1,主にあって喜ぶ
ここに「喜び」が 2 回出てきます。ピリピの手紙は喜びの手紙です。パウロは牢獄の中 にこの手紙を書きました。手紙を書いた彼自身が喜びに満ちていたのです。「いつも主にあって喜びなさい。」と彼は勧めましたが、彼自身がそうであったのです。なぜ喜ぶことができるのか。それは「主にあって」と言うことです。主にあって、主とはキリストです。キリストの愛に包まれて喜ぶことです。彼はまさに、牢獄の中にあっても心はキリストの愛に包まれている。それこそ赤ちゃんが、お母さんの腕の中に抱かれて喜んでいる姿を思わせられるものがあります。
そして、それは私たちにもできることです。信仰を働かせることにより、このみことば
を信じることによって、私たちは神の愛の中に生かされ、喜ぶことができるようになるのです。 その喜びが私たちの心に満ちるとき、心も寛容になれるのです。これは人間関係において言われることですが、寛容とは他人を受け入れることです。別の意味では赦すことができる。
イエス様は十字架の上で、自分を十字架につけた人たちを赦されました。それどこ
ろか、「彼らをおゆるし下さい」と父なる神様にとりなしの祈りをされたのです。キリストの寛容が私たちを救ったのです。キリストの十字架によって私の罪が赦された。そのことを信じるなら、ほかの人の罪をも私たちは赦すことができるのです。それがキリストから来る、キリストによって与えられる寛容ではないでしょうか。

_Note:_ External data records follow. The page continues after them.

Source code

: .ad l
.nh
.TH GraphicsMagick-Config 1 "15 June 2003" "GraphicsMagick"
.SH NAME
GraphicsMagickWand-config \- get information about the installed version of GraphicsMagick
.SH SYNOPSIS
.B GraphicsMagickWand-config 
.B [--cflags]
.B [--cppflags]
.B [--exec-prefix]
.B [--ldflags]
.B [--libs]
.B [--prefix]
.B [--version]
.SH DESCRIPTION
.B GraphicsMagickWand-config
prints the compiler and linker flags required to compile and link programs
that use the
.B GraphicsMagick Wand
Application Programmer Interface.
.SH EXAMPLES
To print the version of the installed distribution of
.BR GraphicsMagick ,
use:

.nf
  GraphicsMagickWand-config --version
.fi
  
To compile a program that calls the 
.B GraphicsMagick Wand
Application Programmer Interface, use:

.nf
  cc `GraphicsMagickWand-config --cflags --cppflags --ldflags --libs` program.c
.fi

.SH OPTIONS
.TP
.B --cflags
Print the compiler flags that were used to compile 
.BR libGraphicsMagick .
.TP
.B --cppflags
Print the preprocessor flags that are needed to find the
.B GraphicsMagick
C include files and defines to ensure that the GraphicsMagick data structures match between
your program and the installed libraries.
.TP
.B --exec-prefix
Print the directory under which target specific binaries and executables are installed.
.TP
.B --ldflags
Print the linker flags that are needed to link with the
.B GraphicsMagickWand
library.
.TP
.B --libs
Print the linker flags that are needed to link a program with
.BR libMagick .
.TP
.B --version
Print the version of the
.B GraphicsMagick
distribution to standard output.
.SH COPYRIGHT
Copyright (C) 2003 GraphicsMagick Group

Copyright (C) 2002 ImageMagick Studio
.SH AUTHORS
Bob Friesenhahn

ビクトル・ユーゴの「ああ無情」で司祭の家に泊まったジャン・バルジャンは銀の食器を盗み、警官に捕まりました。しかし司祭は何と「もう一つの燭台もあげたではないか。なんで持っていかなかったのか」と言ったのです。それが寛容なのです。その言葉によってジャン・バルジャンは変えられたのです。
「主は近いのです」とは、主が近くにおられます。と言うことと、キリストは再び来られる。二重の意味があります。
2,キリストによる守り
今は苦難のときです。私たちはどうすれば良いでしょうか。祈りです。祈りによって私
たちの心にある願いを神様に知っていただく事です。祈りは義務でも、習慣でもありません。むしろ私たちの内にある苦しみを、言いがたき嘆きを聖霊の助けをいただいて神様に知っていただく事です。ですから、戸を閉じてただ一人、神様に自分の願いを率直に言い表すことです。
そうするなら、必ず神様は私たちの理解を遙かに超えた方法を持って、神様の平安によ
って、そして十字架で死に復活されたイエス様によって、私たちをかならず守って下さいます。
この守とは、軍勢によって守られる意味があります。旧約聖書では、エリシャがアラム
の大軍に囲まれたとき、主に祈ると火の馬と戦車がエリシャを取り巻き山に満ちたのです (Ⅱ列王 6:17)。そして詩篇 34:7「主の使いは主を恐れる者の周りに陣を張り彼らを助け出 される」と約束があります。
私たちも主を信じ、どんな時にも喜び感謝し、そして思い煩いをことごとく神様に話し、神様によって守っていただきましょう。